Executive coaching and dysfunctional teams

In Executive Coaching we often come across dysfunctional teams.  They are as common as rain in November.  You should not feel bad if you inherited one of those because you are no different than the next organization but you should be worried because they are very costly.  When you know to what extent organizations go through to select individuals and build teams, you have to wonder why that is.

Well there is a very simple answer to that according to Les McKeown . The varying perspectives of the individuals within the team, and their drive to be successful in what they are responsible for, lead more easily to compromise and gridlock than to great performance.

Typically, organizations who want to tackle that problem focus on the symptoms such as lack of trust, fear of change, poor communication, etc.  but they fail to look at the root cause.   Straight lines never converge unless you are able to curve them towards a single point.  You gotta have a focal point.

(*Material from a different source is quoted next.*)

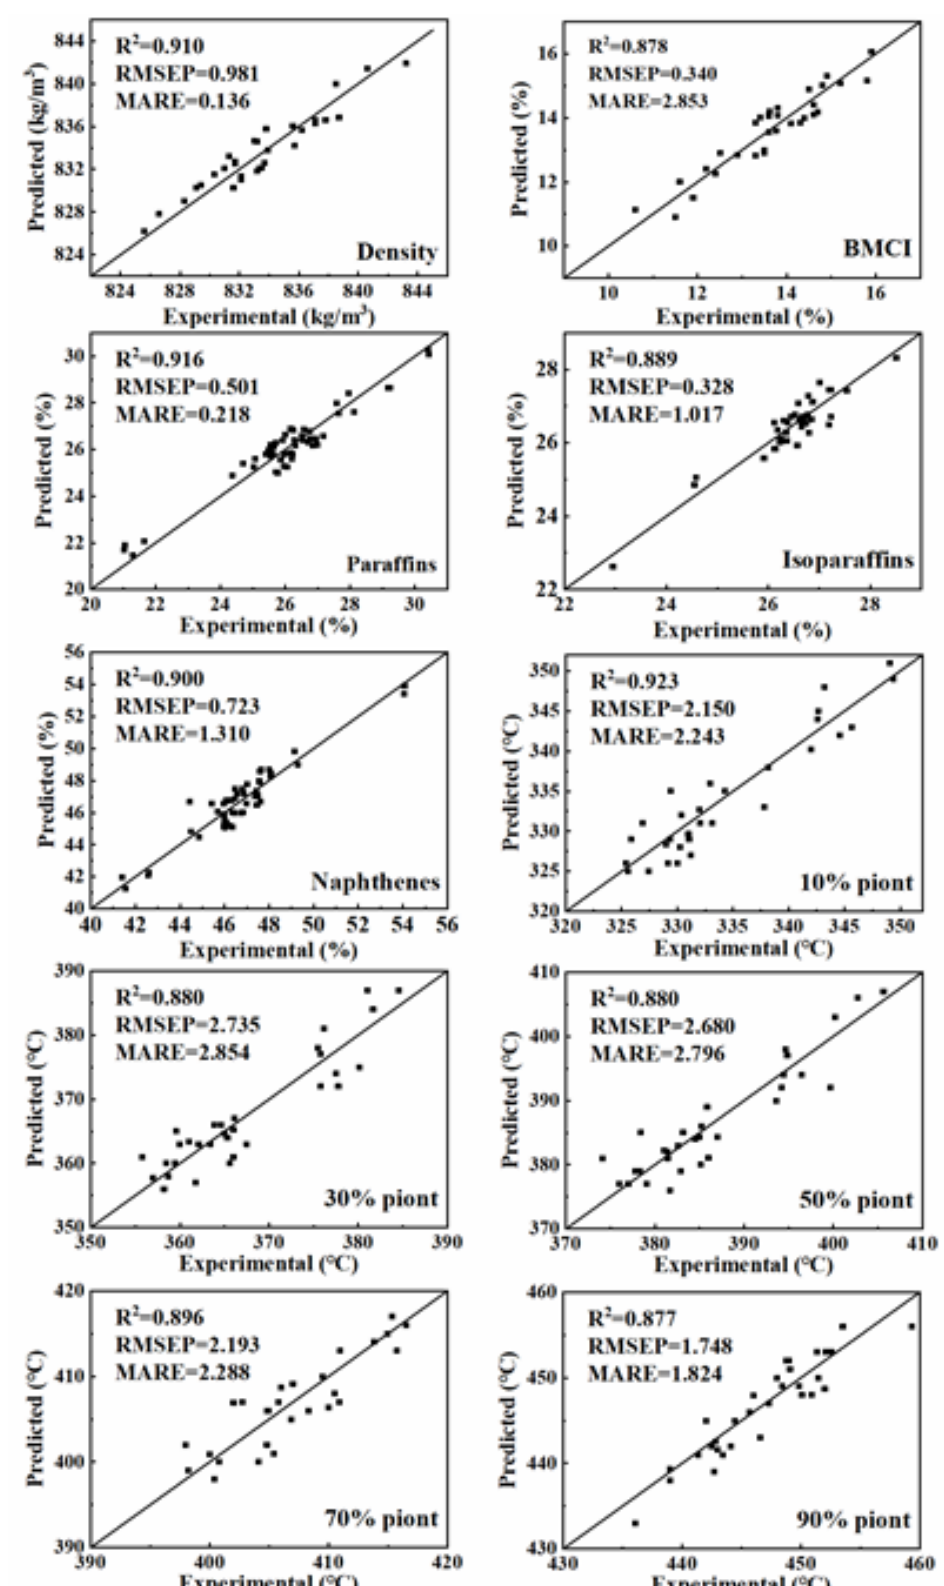
Figure 7. Estimation of the values of density, BMCI , paraffins, isoparaffins, naphthenes, 10% point, 30% point, 50% point, 70% point, and 90% point by the KPLS model according to the NIR spectra compared with the values determined by reference methods.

Your big picture guy will always want to work on bigger and better things.  Operations will always want to execute on time and on budget and any change to their world is a threat,  and Quality or Systems guy will always fight for improvement and modification, slowing down the other 2.   Nothing new here.

How you break that pattern is by ensuring there is synergy in the team.  Sounds simple but it takes skills.  Synergy will transform the two dimensional team typically in a tug-of-war between the vision, the big picture, and the execution, the operations.  People like to refer to them as “Pie in the sky” and “down in the weeds” types.  Synergy has a single focus and it is the organization.

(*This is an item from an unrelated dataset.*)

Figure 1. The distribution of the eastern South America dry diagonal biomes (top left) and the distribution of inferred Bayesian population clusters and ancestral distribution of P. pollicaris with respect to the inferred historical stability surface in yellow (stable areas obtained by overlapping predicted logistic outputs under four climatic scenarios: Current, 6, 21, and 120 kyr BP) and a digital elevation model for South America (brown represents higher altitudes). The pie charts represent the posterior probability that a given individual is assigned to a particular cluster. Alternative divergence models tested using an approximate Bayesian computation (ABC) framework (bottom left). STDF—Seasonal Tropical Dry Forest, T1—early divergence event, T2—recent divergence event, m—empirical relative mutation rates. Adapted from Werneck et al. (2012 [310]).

I know you are thinking “I am not about to hire someone on my team who has no P&L responsibilities and whose sole purpose is to sit there and make us play nice”.  Or at least I think some of you might be saying this.

The great news is that synergy comes from a state of mind and can be learned.  It requires personal skills and learned skills.  It is about setting and agreeing on clear goals, understanding everyone’s needs, mastering conflict management, fostering inclusiveness and promoting accountability, among other things. And of course, stellar communication!

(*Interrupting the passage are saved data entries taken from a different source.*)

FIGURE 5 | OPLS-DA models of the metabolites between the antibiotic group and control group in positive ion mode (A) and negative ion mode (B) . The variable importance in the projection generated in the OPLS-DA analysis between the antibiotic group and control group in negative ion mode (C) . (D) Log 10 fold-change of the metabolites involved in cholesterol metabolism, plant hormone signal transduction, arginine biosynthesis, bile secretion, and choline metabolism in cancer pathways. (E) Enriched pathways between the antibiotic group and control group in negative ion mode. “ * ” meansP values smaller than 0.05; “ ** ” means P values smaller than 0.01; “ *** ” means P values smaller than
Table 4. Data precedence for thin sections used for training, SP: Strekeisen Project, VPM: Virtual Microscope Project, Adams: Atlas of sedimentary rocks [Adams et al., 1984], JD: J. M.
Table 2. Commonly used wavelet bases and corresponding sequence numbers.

In hiring an executive coach to help, you will speed up the process and kick start the new environment more easily.  Then you and your team can cruise along on this new found model and reap the benefits of performing teams.

How you lead yourself, and others, matters.

 

2 Comments
  • Rashmi Vohra

    August 7, 2012 at 7:26 AM

    thank you for this article………and great point of view that synergy is a “state of mind”

    • Gisele

      August 7, 2012 at 10:39 AM

      Rashmi,
      I am glad you liked it. Thank you for your comments and for taking the time to write. I hope you remain a happy reader!